In this clip from satirical news program The Daily Show, host Jon Stewart highlights the absurdity and racial bias of a 2015 incident captured on video showing a White Texas Police officer breaking up a teenage pool party, in which he unholsters his weapon, shouts expletives, and forces a young, unarmed Black woman in a swimsuit to the ground. The videos of the incident went viral and sparked national outrage and debate about excessive force used by law enforcement, exacerbated by the fact that the officer in this incident is White, and the young woman and people at the party are predominantly Black. Through this satirical news segment titled “Assault Swim,” Stewart talks with field reporter Jessica Williams, a Black woman wearing a bikini over body armor, for an “on-the-scene” update. Their exchange offers a humorous and honest look at race relations in Texas and the nation as a whole by highlighting racial inequities and discrimination related to this incident, with jokes and comments about how “white people always want to touch our hair,” and commenting on what firearm possession means in the hands of different racial groups.

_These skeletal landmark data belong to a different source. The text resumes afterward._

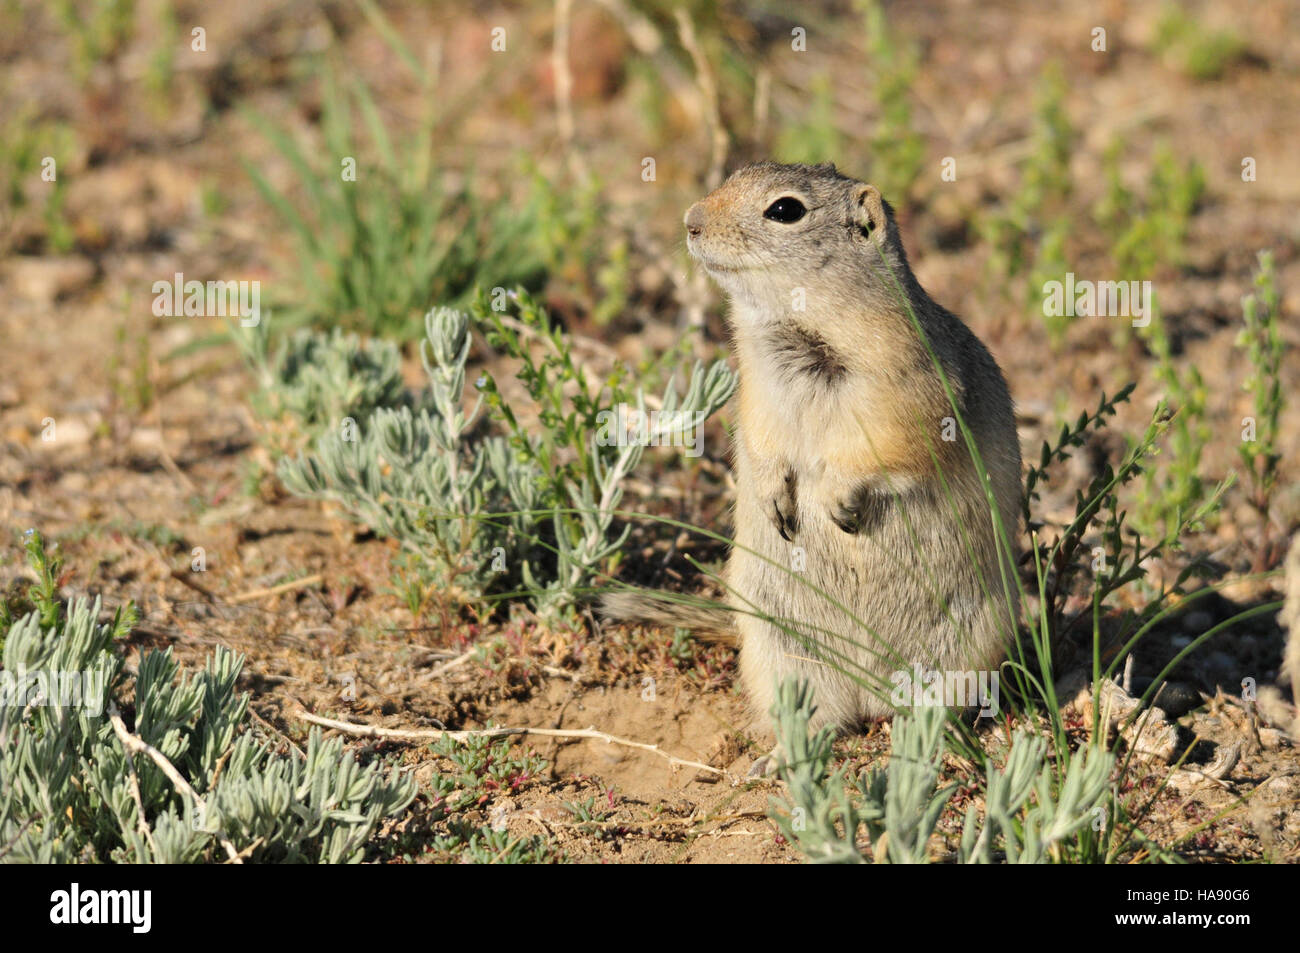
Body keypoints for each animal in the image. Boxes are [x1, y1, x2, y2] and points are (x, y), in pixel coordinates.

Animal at [604, 161, 1022, 733]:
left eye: (785, 210)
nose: (691, 221)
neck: (795, 326)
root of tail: (868, 692)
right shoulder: (758, 391)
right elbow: (760, 446)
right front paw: (774, 500)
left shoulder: (910, 387)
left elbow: (890, 449)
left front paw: (836, 500)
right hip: (778, 648)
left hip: (967, 646)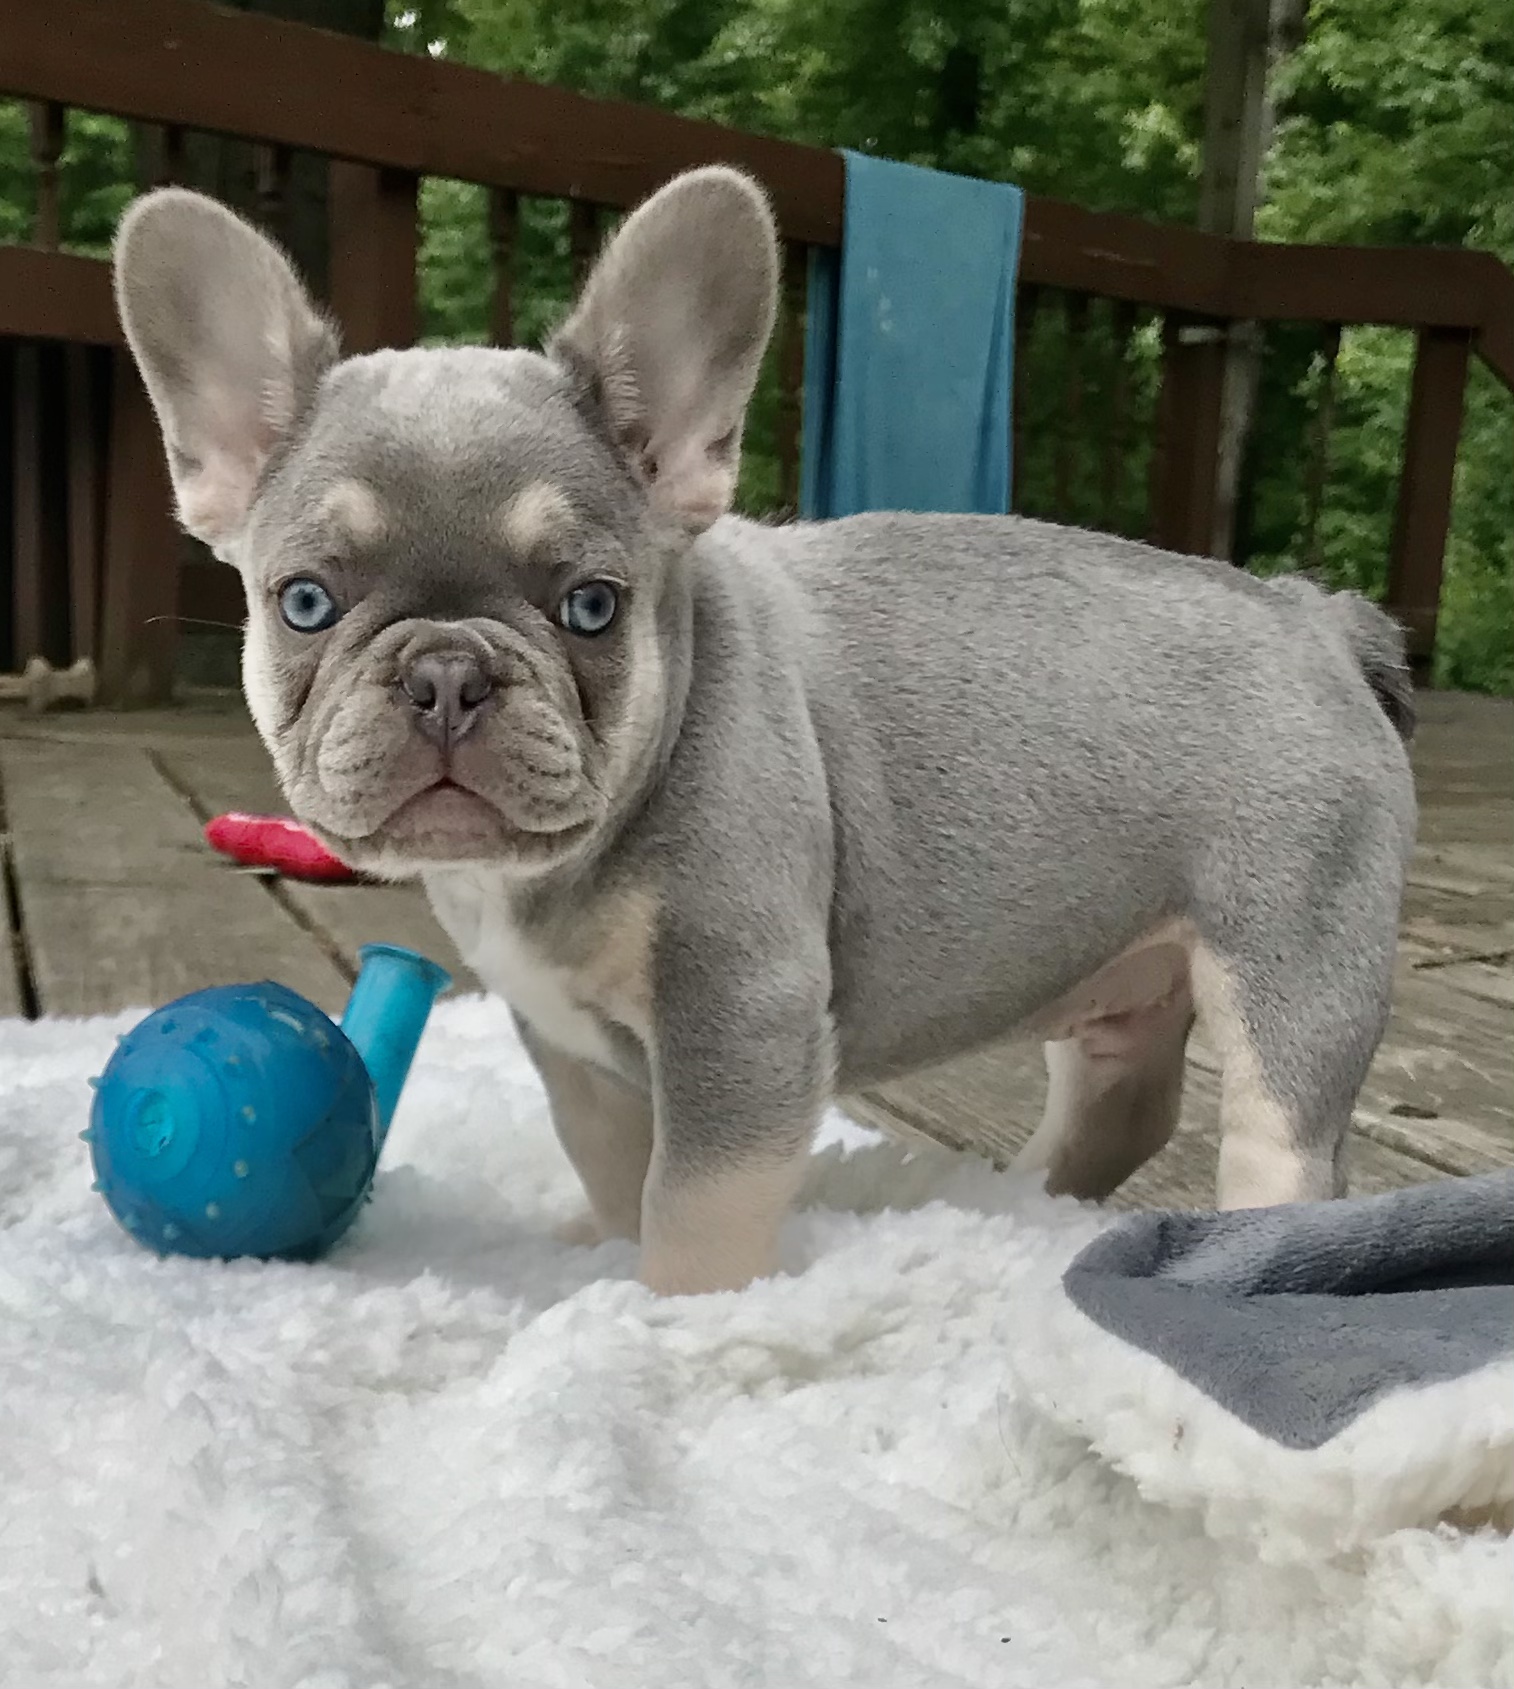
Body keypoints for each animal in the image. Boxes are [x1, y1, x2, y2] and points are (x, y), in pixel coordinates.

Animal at [109, 164, 1419, 1290]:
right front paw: (594, 1251)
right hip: (1115, 979)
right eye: (305, 603)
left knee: (1284, 1140)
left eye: (591, 607)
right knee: (1119, 1104)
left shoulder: (737, 1011)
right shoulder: (569, 1046)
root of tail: (1315, 618)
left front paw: (672, 1313)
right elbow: (611, 1161)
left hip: (1289, 964)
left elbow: (695, 1199)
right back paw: (1003, 1208)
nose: (443, 673)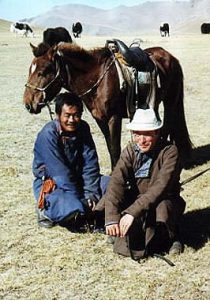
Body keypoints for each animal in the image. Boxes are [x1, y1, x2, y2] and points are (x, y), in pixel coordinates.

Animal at [22, 41, 192, 170]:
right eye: (30, 69)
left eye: (43, 71)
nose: (28, 104)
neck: (97, 79)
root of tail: (171, 57)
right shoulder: (100, 119)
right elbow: (110, 148)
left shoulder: (113, 118)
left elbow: (115, 149)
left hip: (170, 101)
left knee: (167, 126)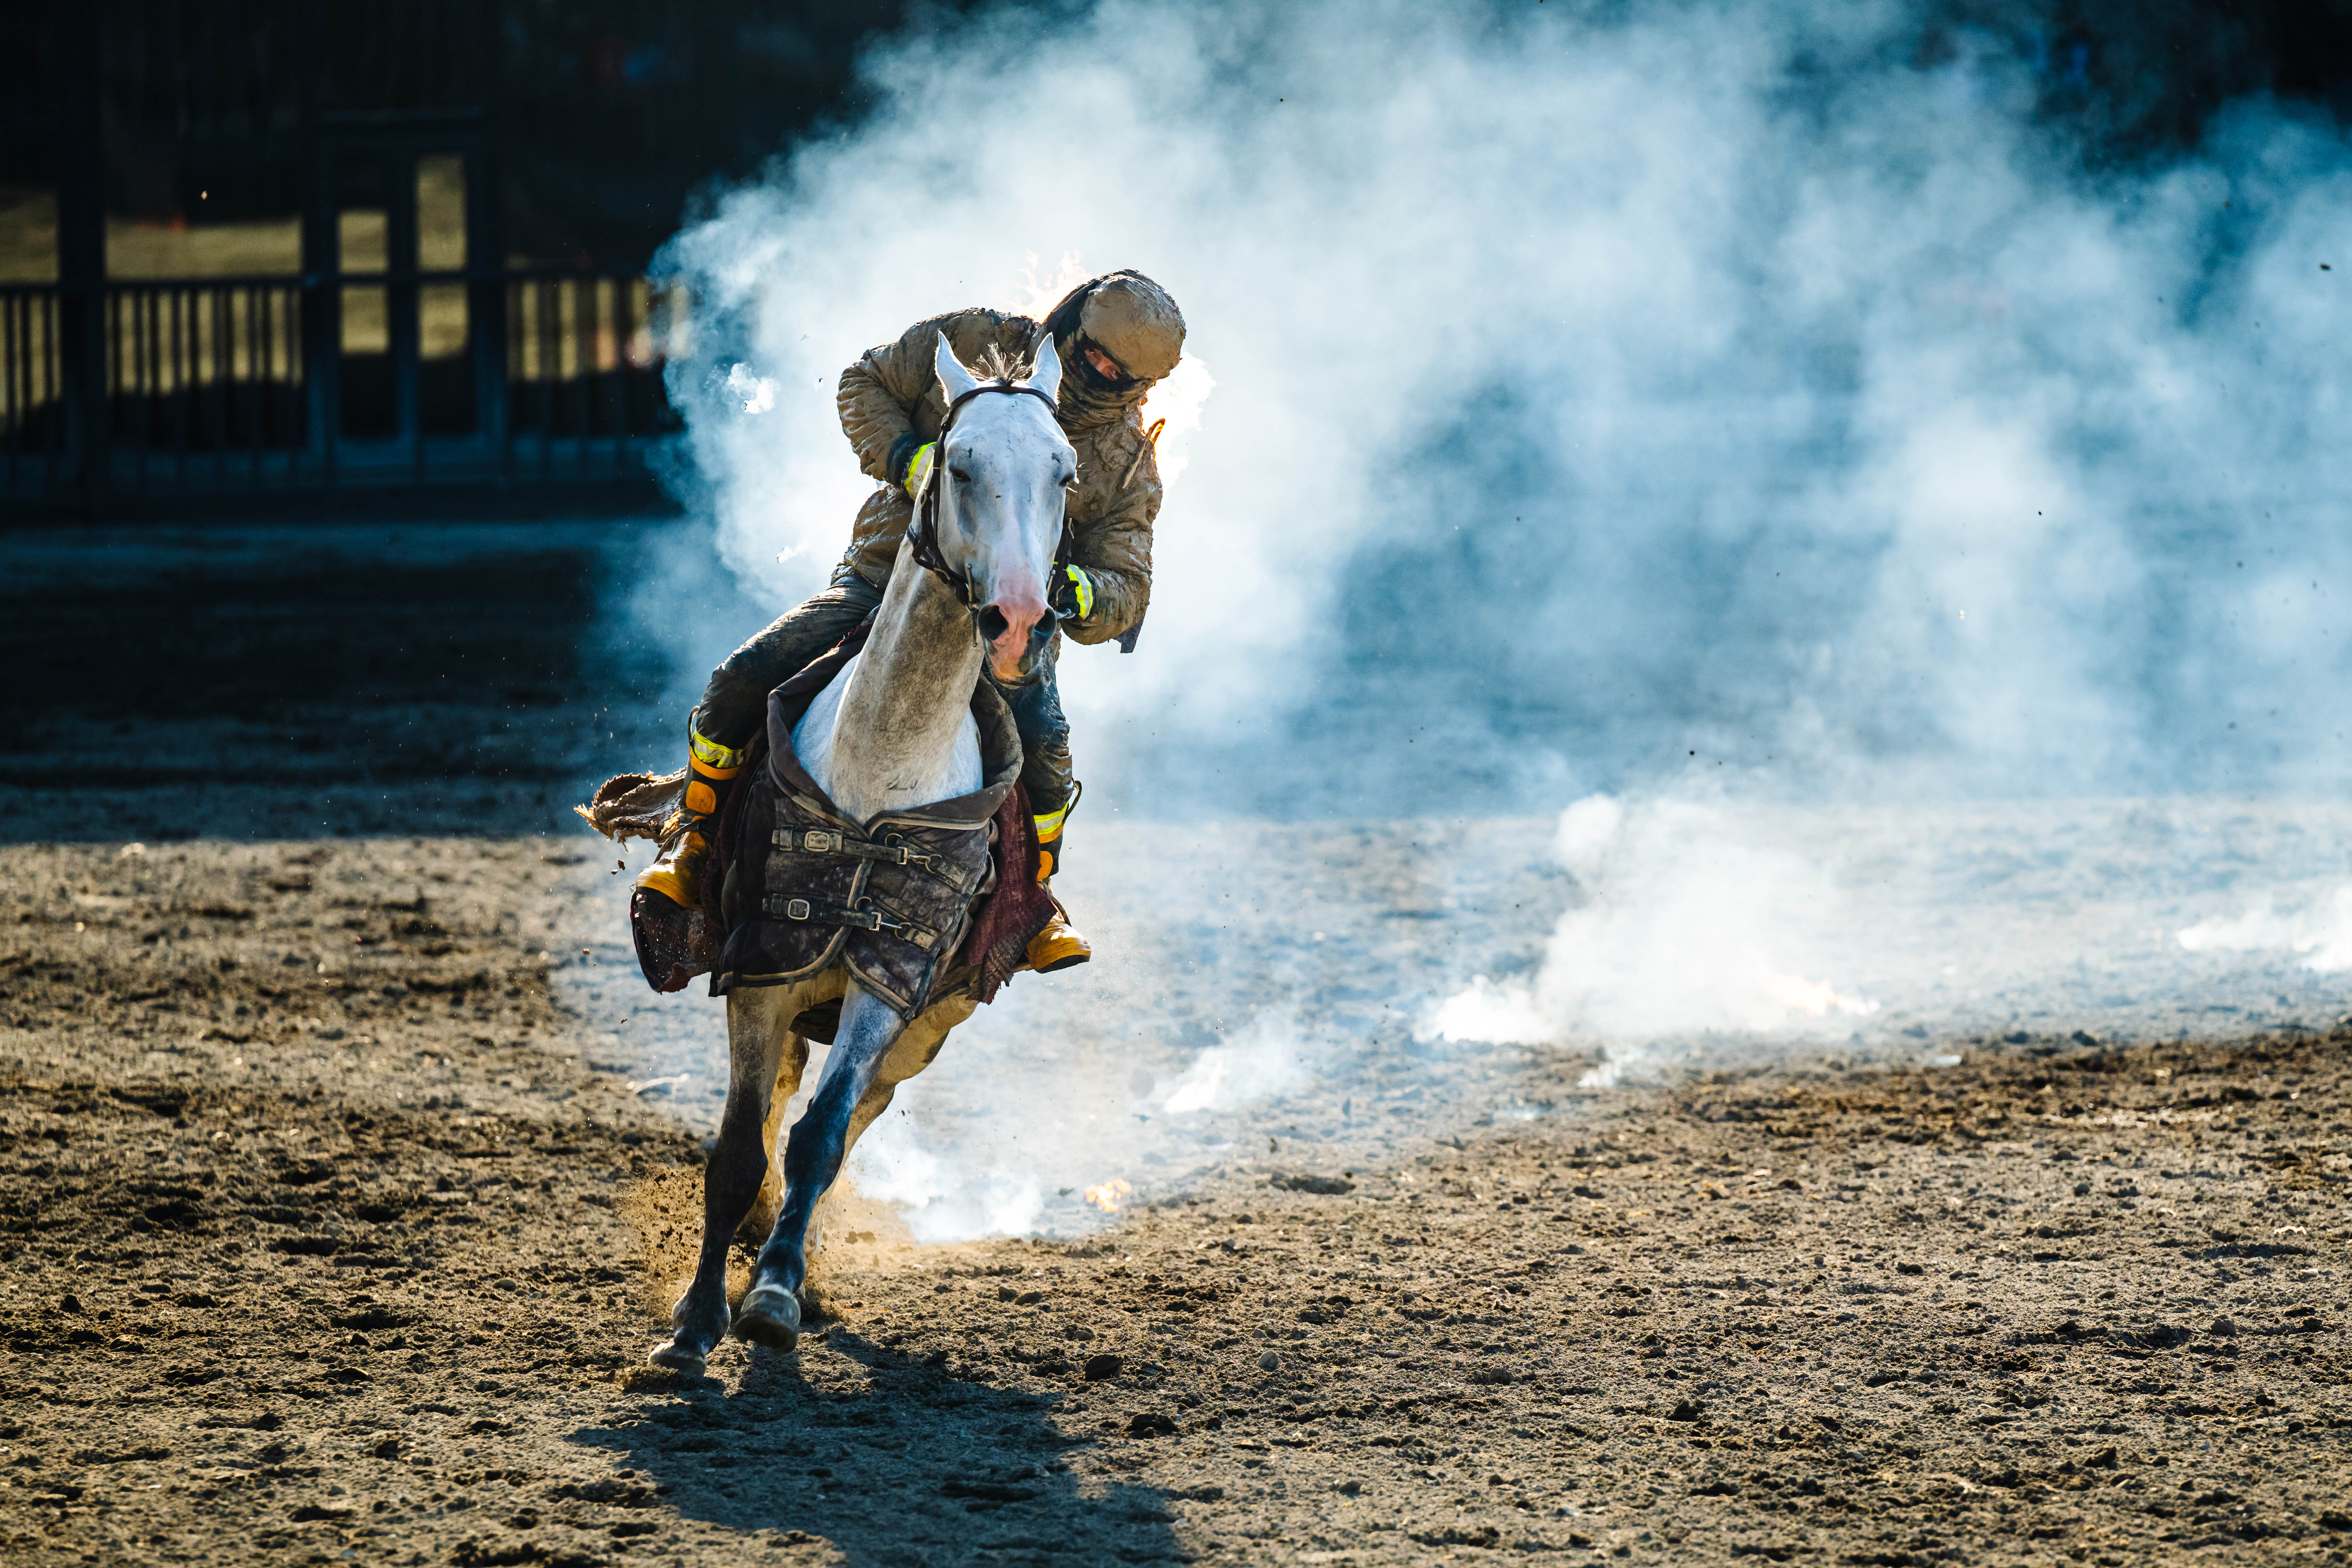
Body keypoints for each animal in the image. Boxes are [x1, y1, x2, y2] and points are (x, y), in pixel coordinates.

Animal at [654, 334, 1077, 1373]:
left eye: (1064, 472)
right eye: (958, 465)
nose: (1020, 619)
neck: (883, 758)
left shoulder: (888, 976)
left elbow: (818, 1139)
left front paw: (772, 1294)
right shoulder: (765, 964)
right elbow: (739, 1148)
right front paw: (694, 1320)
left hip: (923, 1030)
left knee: (839, 1129)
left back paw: (794, 1266)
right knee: (770, 1112)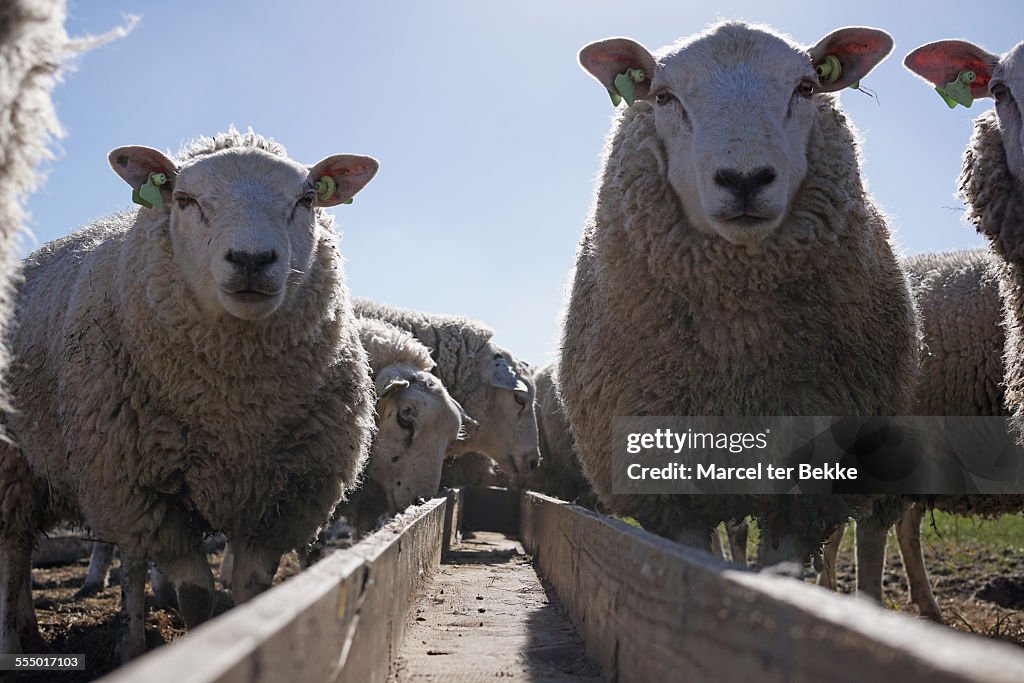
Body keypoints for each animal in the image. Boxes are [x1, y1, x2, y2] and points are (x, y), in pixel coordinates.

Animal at [0, 128, 379, 659]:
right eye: (184, 199)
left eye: (306, 200)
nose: (251, 260)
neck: (236, 410)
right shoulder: (146, 495)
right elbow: (197, 594)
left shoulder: (283, 497)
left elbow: (254, 591)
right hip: (12, 464)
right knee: (12, 552)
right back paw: (14, 642)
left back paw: (33, 631)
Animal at [558, 22, 918, 586]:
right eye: (664, 96)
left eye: (806, 87)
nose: (745, 178)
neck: (738, 346)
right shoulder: (670, 488)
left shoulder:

This 2014 clip from The Daily Show with Jon Stewart features correspondent Jessica Williams exploring and parodying media and public discourse about whether or not sexism, sexual inequality, and street harassment are still alive. Williams satirically explores different ways to walk down the street and past construction sites on the way to work, interviews a group of women who have all experienced street harassment in NYC, and tries to map out areas where it is safe to avoid street harassment in New York. The clip also includes segments from various news and talk shows with men and women either dismissing sexual inequality or street harassment as a problem, suggesting that there is nothing to be done because boys will be boys, or blaming women for their clothing choices, as well as Williams’ responses to these claims.
This 2014 clip from The Daily Show with Jon Stewart features Jessica Williams and Jon Stewart exploring sexism in the form of a satirical news report on slow-claps, catcalls, and other forms of sexist interpersonal interactions. Jessica Williams talks about the male gaze, unsolicited comments, and explains the conundrum women are often in when deciding how to respond to unwelcomed sexist comments or street harassment, using the example that if a woman does not respond with a smile to an interaction with a man, she may be told to smile, and if she ignores him or asks to be left alone, she may be called a bitch or worse. Williams explains that women walking down the street to work are not for men to comment on, and ends with a strong suggestion for harassers to work on their impulse control.
“The Day Beyoncé Turned Black” is a mock movie trailer created by comedy television show Saturday Night Live (SNL), which shows the fictional aftermath of a world in which pop-superstar Beyoncé is “revealed” to be Black because of the (real) release of her 2016 song “Formation.” In the satirical trailer, the world is turned upside down because White people finally realize that Beyoncé is Black through the “Formation” song and music video, which unapologetically celebrates Blackness and African Americanness, makes pointed commentary on African-American social issues and struggles, and celebrates Southern Blackness, Black power, and Black femininity.
This video, by JustBoobs sketch comedy group parodies the idea that women need to have “thigh gaps” or wear clothes that create thigh gaps in order to be attractive. The video starts with a girl walking to up to her friend telling her that she looks great, and her friend responds that it’s because of her new “thigh gap jeans.” The camera zooms out to show that she is wearing jeans that have a painful looking built-in separator between her thighs. She touches it briefly and says, “ouch,” before her friend says in exaggerated happiness, “Wow, you look amazing! And I thought the thigh gap was an unattainable beauty myth championed by the media to lower women’s self-esteem and make them easier targets for advertising!” She responds cheerily, “Yup! And the scars are a constant reminder of the sins of my womanly figure.” The rest of the video proceeds as if it is a commercial for the fictional store Thigh Gap, referencing bags and logos from clothing store The Gap, and showing other women similarly unhappy with their appearances and feeling better after wearing the thigh gap jeans.